Task for the records below: please retype exactly and only the lines from the first through the one with "una curiosa historia", with every picture omitted.
**** Task material ****
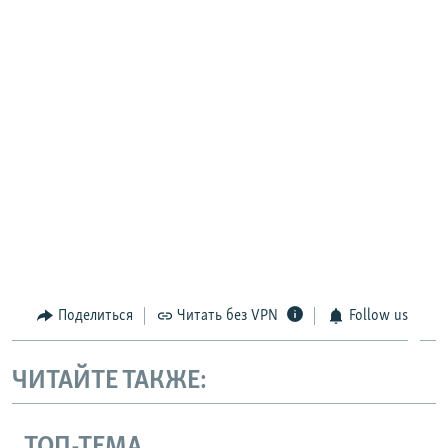
Поделиться
Читать без VPN
Follow us
ЧИТАЙТЕ ТАКЖЕ:
ТОП-ТЕМА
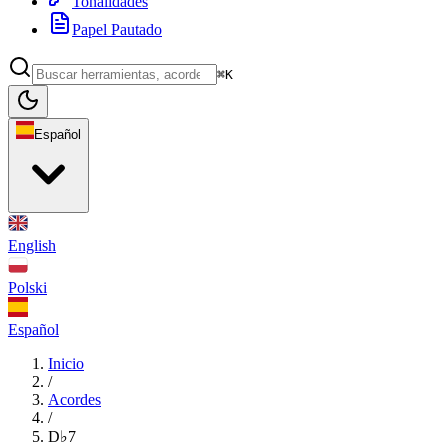
Tonalidades
Papel Pautado
⌘K
Español
English
Polski
Español
Inicio
/
Acordes
/
D♭7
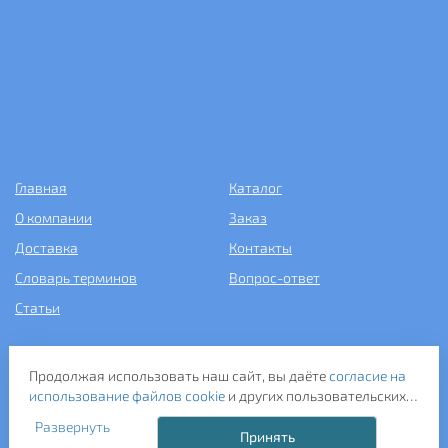
Главная
Каталог
О компании
Заказ
Доставка
Контакты
Словарь терминов
Вопрос-ответ
Статьи
+7 (499) 343-2081
Продолжая использовать наш сайт, вы даёте
согласие на
использование файлов cookie
и других пользовательских
ООО «САНТЕХПОСТАВКА»
данных (включая IP-адрес, сведения о местоположении,
ИНН: 7731286301
Развернуть
устройстве, действиях на сайте и т. п.) для
Принять
ОГРН: 1157746583092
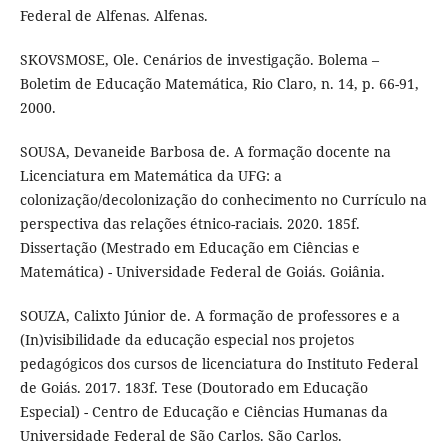
Federal de Alfenas. Alfenas.
SKOVSMOSE, Ole. Cenários de investigação. Bolema –
Boletim de Educação Matemática, Rio Claro, n. 14, p. 66-91,
2000.
SOUSA, Devaneide Barbosa de. A formação docente na
Licenciatura em Matemática da UFG: a
colonização/decolonização do conhecimento no Currículo na
perspectiva das relações étnico-raciais. 2020. 185f.
Dissertação (Mestrado em Educação em Ciências e
Matemática) - Universidade Federal de Goiás. Goiânia.
SOUZA, Calixto Júnior de. A formação de professores e a
(In)visibilidade da educação especial nos projetos
pedagógicos dos cursos de licenciatura do Instituto Federal
de Goiás. 2017. 183f. Tese (Doutorado em Educação
Especial) - Centro de Educação e Ciências Humanas da
Universidade Federal de São Carlos. São Carlos.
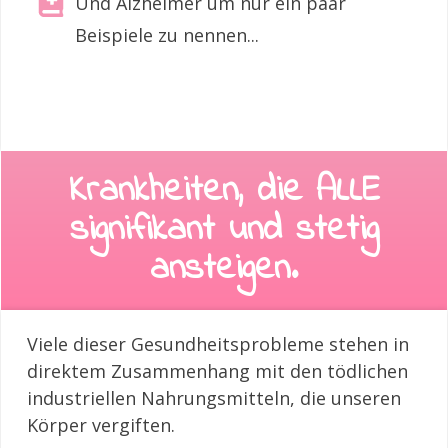
Und Alzheimer um nur ein paar
Beispiele zu nennen...
Krankheiten, die ALLE
signifikant und stetig
ansteigen.
Viele dieser Gesundheitsprobleme stehen in
direktem Zusammenhang mit den tödlichen
industriellen Nahrungsmitteln, die unseren
Körper vergiften.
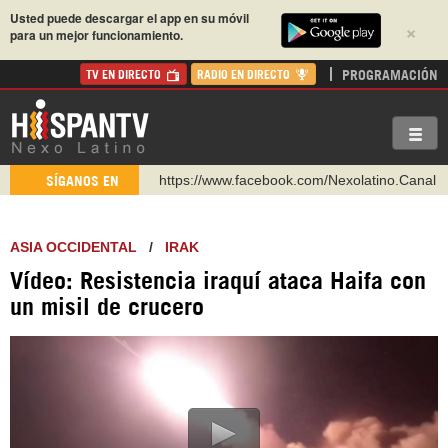
Usted puede descargar el app en su móvil
×
para un mejor funcionamiento.
PROGRAMACIÓN
TV EN DIRECTO
RADIO EN DIRECTO
https://www.facebook.com/Nexolatino.Canal
SÍGANOS EN
https://www.youtube.com/@nexo_latino
http://twitter.com/nexo_latino
ASIA OCCIDENTAL
/
IRAK
https://t.me/hispantvcanal
Vídeo: Resistencia iraquí ataca Haifa con
https://urmedium.com/c/hispantv
un misil de crucero
WhatsApp y Viber: +98 921 79 29 404
Instagram como: hispan_tv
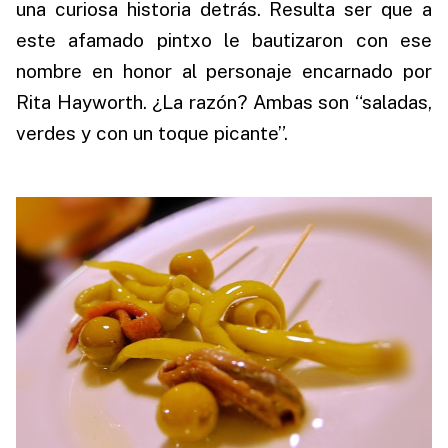
una curiosa historia detrás. Resulta ser que a
este afamado pintxo le bautizaron con ese
nombre en honor al personaje encarnado por
Rita Hayworth. ¿La razón? Ambas son “saladas,
verdes y con un toque picante”.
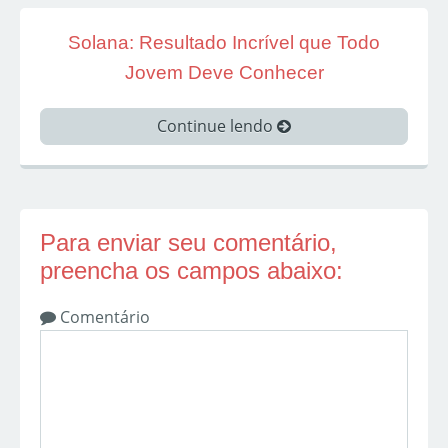
Solana: Resultado Incrível que Todo
Jovem Deve Conhecer
Continue lendo
Para enviar seu comentário,
preencha os campos abaixo:
Comentário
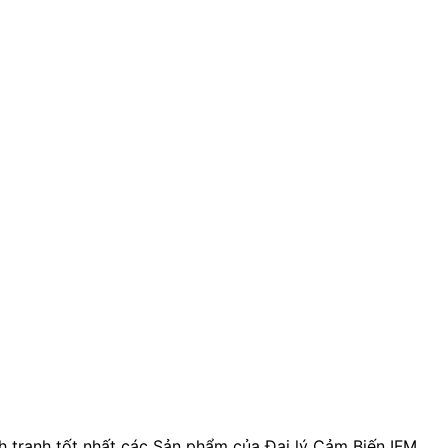
 tranh tốt nhất các Sản phẩm của Đại lý Cảm Biến IFM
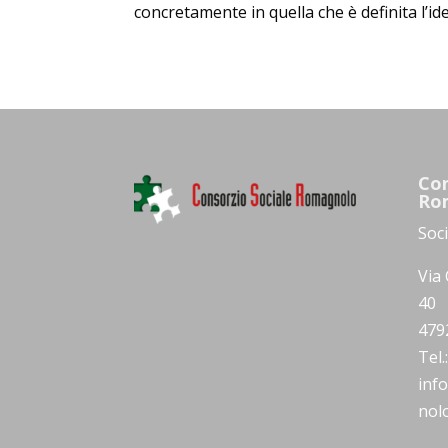
concretamente in quella che è definita l’iden
Con
Ro
Soc
Via 
40
479
Tel
inf
nolo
****
Exercise solution:
Поделиться
Читать без VPN
Follow us
ЧИТАЙТЕ ТАКЖЕ:
ТОП-ТЕМА
Tonalidades
Papel Pautado
⌘K
Español
English
Polski
Español
Inicio
/
Acordes
/
D♭7
Главная
Каталог
О компании
Заказ
Доставка
Контакты
Словарь терминов
Вопрос-ответ
Статьи
+7 (499) 343-2081
Продолжая использовать наш сайт, вы даёте
согласие на
использование файлов cookie
и других пользовательских
ООО «САНТЕХПОСТАВКА»
данных (включая IP-адрес, сведения о местоположении,
ИНН: 7731286301
Развернуть
устройстве, действиях на сайте и т. п.) для
Принять
ОГРН: 1157746583092
Federal de Alfenas. Alfenas.
SKOVSMOSE, Ole. Cenários de investigação. Bolema –
Boletim de Educação Matemática, Rio Claro, n. 14, p. 66-91,
2000.
SOUSA, Devaneide Barbosa de. A formação docente na
Licenciatura em Matemática da UFG: a
colonização/decolonização do conhecimento no Currículo na
perspectiva das relações étnico-raciais. 2020. 185f.
Dissertação (Mestrado em Educação em Ciências e
Matemática) - Universidade Federal de Goiás. Goiânia.
SOUZA, Calixto Júnior de. A formação de professores e a
(In)visibilidade da educação especial nos projetos
pedagógicos dos cursos de licenciatura do Instituto Federal
de Goiás. 2017. 183f. Tese (Doutorado em Educação
Especial) - Centro de Educação e Ciências Humanas da
Universidade Federal de São Carlos. São Carlos.
Und Alzheimer um nur ein paar
Beispiele zu nennen...
Krankheiten, die ALLE
signifikant und stetig
ansteigen.
Viele dieser Gesundheitsprobleme stehen in
direktem Zusammenhang mit den tödlichen
industriellen Nahrungsmitteln, die unseren
Körper vergiften.
Usted puede descargar el app en su móvil
×
para un mejor funcionamiento.
PROGRAMACIÓN
TV EN DIRECTO
RADIO EN DIRECTO
https://www.facebook.com/Nexolatino.Canal
SÍGANOS EN
https://www.youtube.com/@nexo_latino
http://twitter.com/nexo_latino
ASIA OCCIDENTAL
/
IRAK
https://t.me/hispantvcanal
Vídeo: Resistencia iraquí ataca Haifa con
https://urmedium.com/c/hispantv
un misil de crucero
WhatsApp y Viber: +98 921 79 29 404
Instagram como: hispan_tv
una curiosa historia detrás. Resulta ser que a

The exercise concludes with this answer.